Jo Lernout, Pol Hauspie, Gaston Bastiaens, Nico Willaert : les fondateurs et anciens dirigeants de l'entreprise Lernout & Hauspie, tous les quatre inculpés, ont répondu présents lundi pour l'ouverture du procès Lernout & Hauspie devant la cour d'appel de Gand.

Arrivé avant 9 heures au Palais des Congrès de Gand spécialement aménagé pour l'occasion, Jo Lernout n'a pas résisté à (re) donner sa version des faits aux nombreux journalistes qui l'interrogeaient. Aux accusations de bilans truqués, il a répondu qu'il y avait bien un chiffre d'affaire réel et derrière celui-ci une technologie qui marche. Et il compte bien plaider son innocence tout en essayant de prouver que ce sont les Américains qui ont mis par terre ce qu'ils percevaient comme un concurrent menaçant dans la technologie de la reconnaissance vocale.

Pol Hauspie, lui, s'est abstenu de faire le moindre commentaire, préférant en laisser la primeur à la justice. Quant à Gaston Bastiaens, il affichait un air plutôt décontracté tout en gardant ses distances vis-à-vis deux cofondateurs de l'entreprise et de Nico Willaert.

Les autres parties (morales et physiques) inculpées étaient elles dans la plupart des cas représentées par leurs avocats (plus d'une demi-douzaine pour la banque Dexia).

Double message

Le substitut Ann De Brakeleer a ouvert le feu en lançant un double message adressé d'une part à Jo Lernout et d'autre part aux médias. "La question n'est pas de savoir si la technologie était bien fiable chez les particuliers, mais bien s'il y a eu fraude par le biais de présentations de résultats fictifs, ce qui aurait fait perdre de l'argent à des milliers d'investisseurs", a-t-elle souligné.

Elle a aussi tenu à démentir des articles de journaux affirmant que tout a été fait pour que ce procès ait lieu immédiatement devant la cour d'appel (grâce à l'inculpation d'un juge suppléant), ce qui a permis de supprimer un degré de juridiction (le tribunal correctionnel d'Ypres).

"Les banquiers, des bandits"

Pendant les heures qui ont suivi, plusieurs centaines d'actionnaires (570) lésés se sont constitués partie civile patiemment. D'autres attendaient dans une salle à peine remplie à moitié.
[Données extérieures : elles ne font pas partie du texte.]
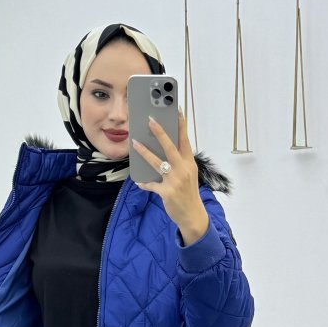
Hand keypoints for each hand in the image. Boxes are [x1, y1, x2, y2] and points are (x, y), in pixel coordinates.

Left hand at [130, 107, 202, 232]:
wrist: (192, 216)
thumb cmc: (188, 193)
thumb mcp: (189, 175)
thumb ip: (179, 162)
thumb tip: (164, 150)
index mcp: (190, 163)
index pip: (185, 141)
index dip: (181, 125)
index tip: (177, 111)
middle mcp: (184, 170)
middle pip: (171, 147)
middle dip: (160, 133)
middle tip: (150, 120)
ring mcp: (175, 181)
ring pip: (157, 163)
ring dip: (145, 152)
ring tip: (135, 143)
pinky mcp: (167, 192)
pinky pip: (151, 185)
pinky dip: (144, 183)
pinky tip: (139, 182)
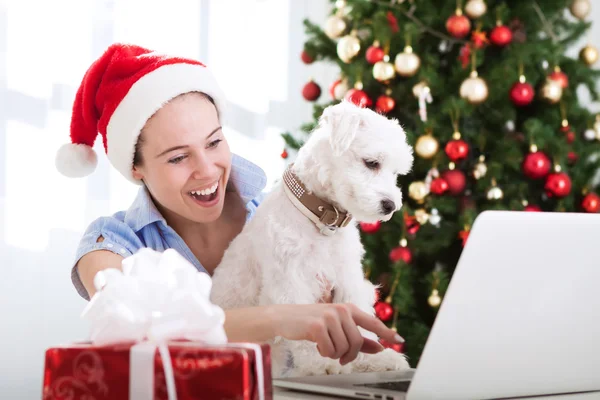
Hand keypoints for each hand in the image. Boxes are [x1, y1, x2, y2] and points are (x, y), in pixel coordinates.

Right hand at [272, 303, 403, 364]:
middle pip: (357, 342)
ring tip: (324, 345)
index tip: (400, 340)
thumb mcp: (336, 327)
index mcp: (348, 309)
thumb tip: (379, 347)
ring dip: (334, 353)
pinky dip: (324, 353)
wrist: (284, 318)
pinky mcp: (317, 326)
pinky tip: (317, 345)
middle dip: (349, 354)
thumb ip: (358, 337)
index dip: (387, 332)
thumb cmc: (311, 322)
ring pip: (344, 348)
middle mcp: (341, 310)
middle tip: (340, 357)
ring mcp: (329, 316)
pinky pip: (330, 350)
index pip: (372, 321)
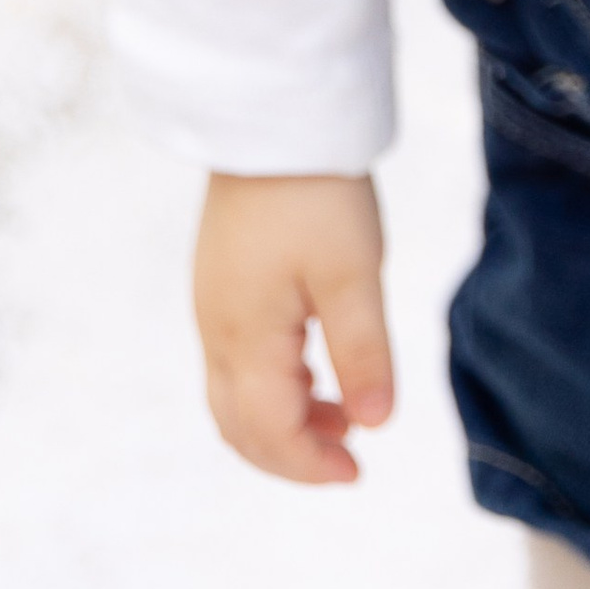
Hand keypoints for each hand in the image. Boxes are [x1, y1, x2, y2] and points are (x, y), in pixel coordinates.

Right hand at [193, 170, 392, 484]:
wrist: (271, 116)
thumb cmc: (316, 192)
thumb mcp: (354, 273)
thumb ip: (362, 353)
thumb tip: (375, 425)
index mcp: (244, 338)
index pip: (268, 431)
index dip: (310, 464)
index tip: (359, 472)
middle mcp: (216, 330)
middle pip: (239, 425)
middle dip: (291, 453)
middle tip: (348, 458)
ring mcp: (213, 304)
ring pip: (234, 395)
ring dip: (282, 420)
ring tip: (341, 416)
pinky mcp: (222, 281)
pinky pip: (236, 359)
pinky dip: (272, 385)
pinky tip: (314, 369)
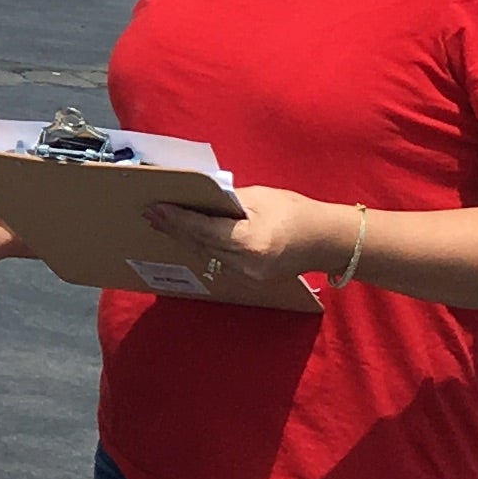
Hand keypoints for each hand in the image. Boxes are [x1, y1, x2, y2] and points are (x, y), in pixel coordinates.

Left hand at [140, 185, 343, 285]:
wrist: (326, 241)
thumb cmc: (296, 212)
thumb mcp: (260, 198)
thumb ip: (227, 201)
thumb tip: (198, 199)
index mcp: (250, 242)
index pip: (203, 230)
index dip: (177, 219)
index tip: (156, 207)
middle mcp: (246, 264)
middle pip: (199, 244)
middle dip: (174, 227)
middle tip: (151, 212)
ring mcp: (248, 276)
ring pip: (206, 255)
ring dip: (184, 238)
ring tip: (163, 222)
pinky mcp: (249, 280)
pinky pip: (218, 261)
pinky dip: (202, 247)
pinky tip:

Ils n'avaient pas l'air particulièrement effondrés, juste un peu en colère. "Vous pouvez dire que les banquiers sont des bandits", lance un d'entre eux aux médias.

Pourquoi tous ces actionnaires réagissent-ils si tard ? Pourquoi n'ont-ils pas rejoint Deminor et Test-Achats qui représentent 13 368 actionnaires ? La société de défense des minoritaires et l'association des consommateurs avaient mis comme critère de sélection l'achat des actions au plus tard le 21 septembre 2000, soit quand les premiers articles accablants étaient déjà sortis. Selon Bernard Thuysbaert, associé chez Deminor, il n'est donc pas exclu que beaucoup des actionnaires aient acheté leurs actions après cette date.

Au cours de l'après-midi, les avocats avaient la possibilité d'invoquer les problèmes de procédure. Les avocats de deux parties inculpées (dont celui de Philip Vermeulen l'ex-patron de FLV Fund) ont demandé une suspension et donc plus de temps pour défendre leurs clients, l'un d'entre eux soulignant que son client avait été mis en cause tardivement (en 2006). La cour d'appel doit donner une réponse mercredi.

Quant au ministère public, il s'est engagé à remettre son réquisitoire aux inculpés et aux parties civiles au plus tard pour le 15 juillet.